Dataset records Block Start

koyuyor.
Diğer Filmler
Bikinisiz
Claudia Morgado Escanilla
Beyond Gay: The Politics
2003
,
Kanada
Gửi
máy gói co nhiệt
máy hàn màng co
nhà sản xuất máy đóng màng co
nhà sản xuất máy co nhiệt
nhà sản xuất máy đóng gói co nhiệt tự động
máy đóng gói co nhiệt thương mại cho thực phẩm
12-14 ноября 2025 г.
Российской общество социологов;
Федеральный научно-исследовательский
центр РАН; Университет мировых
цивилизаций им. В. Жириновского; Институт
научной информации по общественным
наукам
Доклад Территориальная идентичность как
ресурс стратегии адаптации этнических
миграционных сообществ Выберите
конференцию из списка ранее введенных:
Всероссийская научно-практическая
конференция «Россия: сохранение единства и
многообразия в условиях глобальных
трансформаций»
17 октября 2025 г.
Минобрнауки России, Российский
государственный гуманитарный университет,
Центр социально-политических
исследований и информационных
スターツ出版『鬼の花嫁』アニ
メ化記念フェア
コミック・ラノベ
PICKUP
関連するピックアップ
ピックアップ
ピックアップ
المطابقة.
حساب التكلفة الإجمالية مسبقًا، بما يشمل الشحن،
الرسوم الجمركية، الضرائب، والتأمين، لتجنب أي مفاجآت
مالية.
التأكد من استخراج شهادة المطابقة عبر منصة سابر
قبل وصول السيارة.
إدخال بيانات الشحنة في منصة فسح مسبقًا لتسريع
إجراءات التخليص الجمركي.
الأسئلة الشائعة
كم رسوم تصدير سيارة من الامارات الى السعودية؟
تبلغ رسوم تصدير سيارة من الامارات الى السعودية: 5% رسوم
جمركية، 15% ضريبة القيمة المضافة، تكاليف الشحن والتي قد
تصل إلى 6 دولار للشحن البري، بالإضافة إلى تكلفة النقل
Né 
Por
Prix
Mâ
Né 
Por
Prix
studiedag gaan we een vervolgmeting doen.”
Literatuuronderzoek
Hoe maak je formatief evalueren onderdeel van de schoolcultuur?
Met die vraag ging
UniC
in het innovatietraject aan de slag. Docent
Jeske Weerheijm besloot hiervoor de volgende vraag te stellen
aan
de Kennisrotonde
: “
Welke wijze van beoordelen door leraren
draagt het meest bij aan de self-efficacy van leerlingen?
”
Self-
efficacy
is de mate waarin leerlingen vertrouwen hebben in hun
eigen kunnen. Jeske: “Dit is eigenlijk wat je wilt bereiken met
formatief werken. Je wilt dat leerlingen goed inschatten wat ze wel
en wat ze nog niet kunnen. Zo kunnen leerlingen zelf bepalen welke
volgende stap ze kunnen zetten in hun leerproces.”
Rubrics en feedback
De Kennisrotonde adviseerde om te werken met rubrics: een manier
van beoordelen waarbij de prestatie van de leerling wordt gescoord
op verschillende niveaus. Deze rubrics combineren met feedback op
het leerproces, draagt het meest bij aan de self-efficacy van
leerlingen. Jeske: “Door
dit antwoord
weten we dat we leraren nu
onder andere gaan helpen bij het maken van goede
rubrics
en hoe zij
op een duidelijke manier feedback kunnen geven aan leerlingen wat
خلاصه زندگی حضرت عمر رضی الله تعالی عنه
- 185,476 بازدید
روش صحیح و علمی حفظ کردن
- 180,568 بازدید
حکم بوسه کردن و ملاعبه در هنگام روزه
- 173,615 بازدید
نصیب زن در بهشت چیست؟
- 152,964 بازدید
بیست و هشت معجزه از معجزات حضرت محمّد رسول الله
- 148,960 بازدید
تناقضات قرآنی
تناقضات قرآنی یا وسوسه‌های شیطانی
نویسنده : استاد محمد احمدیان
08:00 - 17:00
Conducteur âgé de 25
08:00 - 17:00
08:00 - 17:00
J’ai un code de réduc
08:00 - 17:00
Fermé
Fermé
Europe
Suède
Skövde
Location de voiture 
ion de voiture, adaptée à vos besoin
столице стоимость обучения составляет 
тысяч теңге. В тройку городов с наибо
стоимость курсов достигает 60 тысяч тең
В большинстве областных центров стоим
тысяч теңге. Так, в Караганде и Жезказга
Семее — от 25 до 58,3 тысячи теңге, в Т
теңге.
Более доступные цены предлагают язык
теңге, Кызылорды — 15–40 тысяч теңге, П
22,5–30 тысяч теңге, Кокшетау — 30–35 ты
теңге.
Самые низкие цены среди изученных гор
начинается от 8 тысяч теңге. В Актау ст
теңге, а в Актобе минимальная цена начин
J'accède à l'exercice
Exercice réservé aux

Dataset records Block End

-- Requirement --
Rewrite the text from the start of the rows through the line containing "Literatuuronderzoek", inclusive, as a JSON list of strings with one string per line, omitting blank lines and including nothing beyond that range.

-- Your response --
[
  "koyuyor.",
  "Diğer Filmler",
  "Bikinisiz",
  "Claudia Morgado Escanilla",
  "Beyond Gay: The Politics",
  "2003",
  ",",
  "Kanada",
  "Gửi",
  "máy gói co nhiệt",
  "máy hàn màng co",
  "nhà sản xuất máy đóng màng co",
  "nhà sản xuất máy co nhiệt",
  "nhà sản xuất máy đóng gói co nhiệt tự động",
  "máy đóng gói co nhiệt thương mại cho thực phẩm",
  "12-14 ноября 2025 г.",
  "Российской общество социологов;",
  "Федеральный научно-исследовательский",
  "центр РАН; Университет мировых",
  "цивилизаций им. В. Жириновского; Институт",
  "научной информации по общественным",
  "наукам",
  "Доклад Территориальная идентичность как",
  "ресурс стратегии адаптации этнических",
  "миграционных сообществ Выберите",
  "конференцию из списка ранее введенных:",
  "Всероссийская научно-практическая",
  "конференция «Россия: сохранение единства и",
  "многообразия в условиях глобальных",
  "трансформаций»",
  "17 октября 2025 г.",
  "Минобрнауки России, Российский",
  "государственный гуманитарный университет,",
  "Центр социально-политических",
  "исследований и информационных",
  "スターツ出版『鬼の花嫁』アニ",
  "メ化記念フェア",
  "コミック・ラノベ",
  "PICKUP",
  "関連するピックアップ",
  "ピックアップ",
  "ピックアップ",
  "المطابقة.",
  "حساب التكلفة الإجمالية مسبقًا، بما يشمل الشحن،",
  "الرسوم الجمركية، الضرائب، والتأمين، لتجنب أي مفاجآت",
  "مالية.",
  "التأكد من استخراج شهادة المطابقة عبر منصة سابر",
  "قبل وصول السيارة.",
  "إدخال بيانات الشحنة في منصة فسح مسبقًا لتسريع",
  "إجراءات التخليص الجمركي.",
  "الأسئلة الشائعة",
  "كم رسوم تصدير سيارة من الامارات الى السعودية؟",
  "تبلغ رسوم تصدير سيارة من الامارات الى السعودية: 5% رسوم",
  "جمركية، 15% ضريبة القيمة المضافة، تكاليف الشحن والتي قد",
  "تصل إلى 6 دولار للشحن البري، بالإضافة إلى تكلفة النقل",
  "Né ",
  "Por",
  "Prix",
  "Mâ",
  "Né ",
  "Por",
  "Prix",
  "studiedag gaan we een vervolgmeting doen.”",
  "Literatuuronderzoek"
]